### Problem description
Please count the lines of the listing below in which "data" occurs, and reply with the number only.

┌──

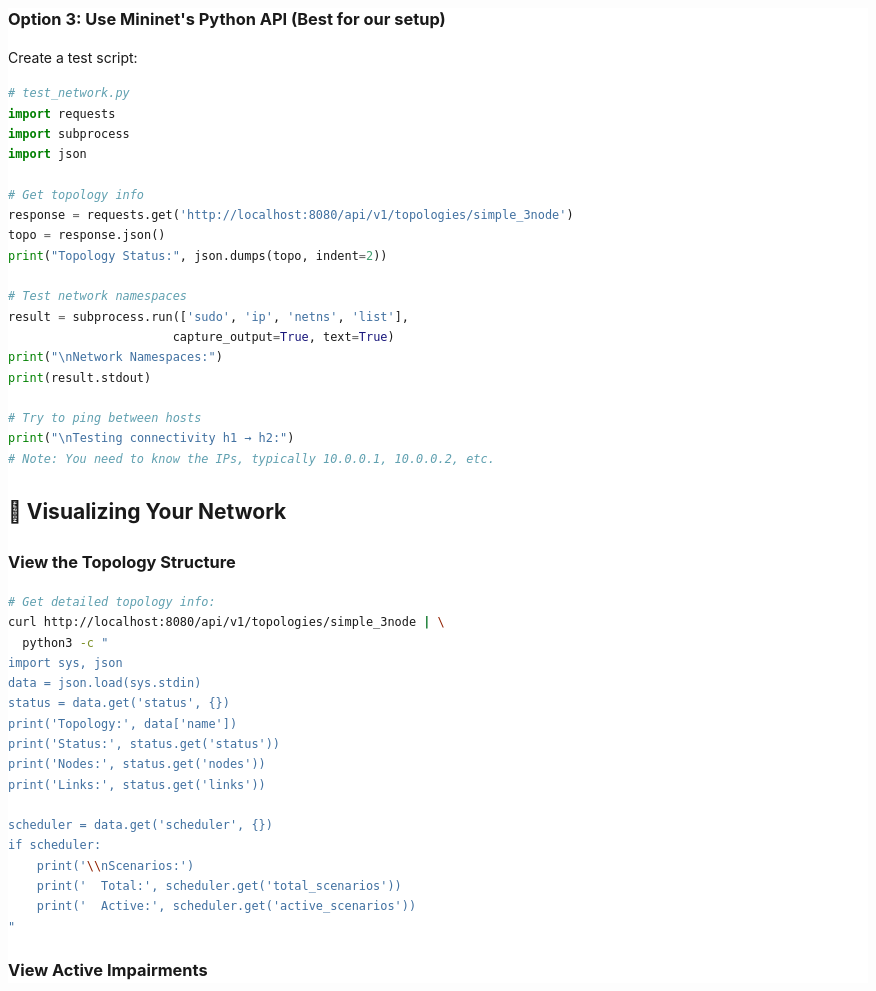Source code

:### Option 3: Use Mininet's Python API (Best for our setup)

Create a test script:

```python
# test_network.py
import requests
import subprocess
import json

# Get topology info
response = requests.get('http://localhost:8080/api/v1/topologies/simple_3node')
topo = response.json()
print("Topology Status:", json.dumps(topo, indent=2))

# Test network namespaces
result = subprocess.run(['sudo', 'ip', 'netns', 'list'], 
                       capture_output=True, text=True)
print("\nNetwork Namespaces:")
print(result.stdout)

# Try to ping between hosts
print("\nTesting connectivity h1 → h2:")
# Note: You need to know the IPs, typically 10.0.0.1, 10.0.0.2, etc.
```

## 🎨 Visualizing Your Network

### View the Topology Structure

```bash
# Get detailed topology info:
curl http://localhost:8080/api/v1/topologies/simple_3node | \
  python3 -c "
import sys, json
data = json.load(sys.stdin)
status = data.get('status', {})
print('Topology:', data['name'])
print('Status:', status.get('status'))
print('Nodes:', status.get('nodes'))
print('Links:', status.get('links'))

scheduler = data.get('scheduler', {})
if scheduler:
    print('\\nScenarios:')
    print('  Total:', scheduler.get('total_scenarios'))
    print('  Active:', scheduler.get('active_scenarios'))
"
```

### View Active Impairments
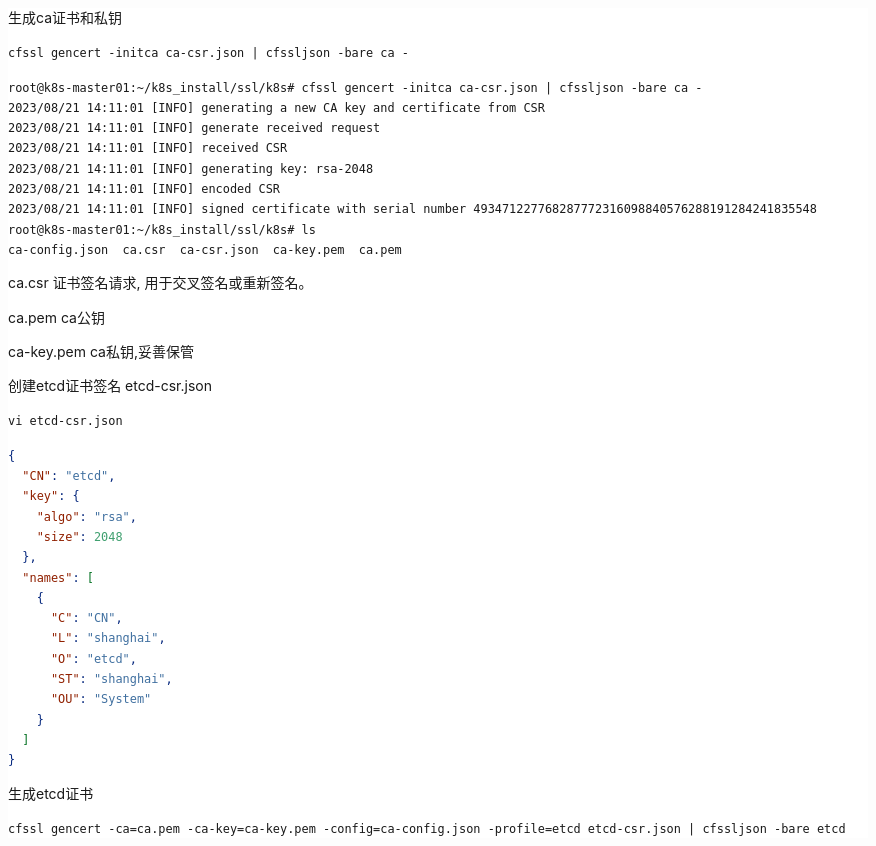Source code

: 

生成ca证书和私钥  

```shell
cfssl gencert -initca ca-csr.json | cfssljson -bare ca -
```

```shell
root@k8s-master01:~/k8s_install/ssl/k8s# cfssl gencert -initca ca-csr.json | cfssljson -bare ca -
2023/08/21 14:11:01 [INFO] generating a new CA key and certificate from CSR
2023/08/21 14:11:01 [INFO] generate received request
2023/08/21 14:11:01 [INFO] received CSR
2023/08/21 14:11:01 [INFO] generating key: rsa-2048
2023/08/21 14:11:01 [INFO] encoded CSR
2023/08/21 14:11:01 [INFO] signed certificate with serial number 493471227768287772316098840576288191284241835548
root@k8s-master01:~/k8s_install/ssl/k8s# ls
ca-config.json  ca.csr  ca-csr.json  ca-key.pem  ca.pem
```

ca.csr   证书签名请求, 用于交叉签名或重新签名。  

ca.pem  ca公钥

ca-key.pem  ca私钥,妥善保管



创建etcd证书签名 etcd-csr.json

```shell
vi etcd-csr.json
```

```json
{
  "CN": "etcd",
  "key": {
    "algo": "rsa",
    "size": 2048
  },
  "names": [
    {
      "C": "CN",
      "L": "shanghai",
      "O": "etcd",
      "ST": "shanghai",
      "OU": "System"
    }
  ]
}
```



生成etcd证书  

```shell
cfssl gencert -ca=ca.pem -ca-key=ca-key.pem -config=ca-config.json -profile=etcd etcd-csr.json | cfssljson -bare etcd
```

└──

### Answer section
4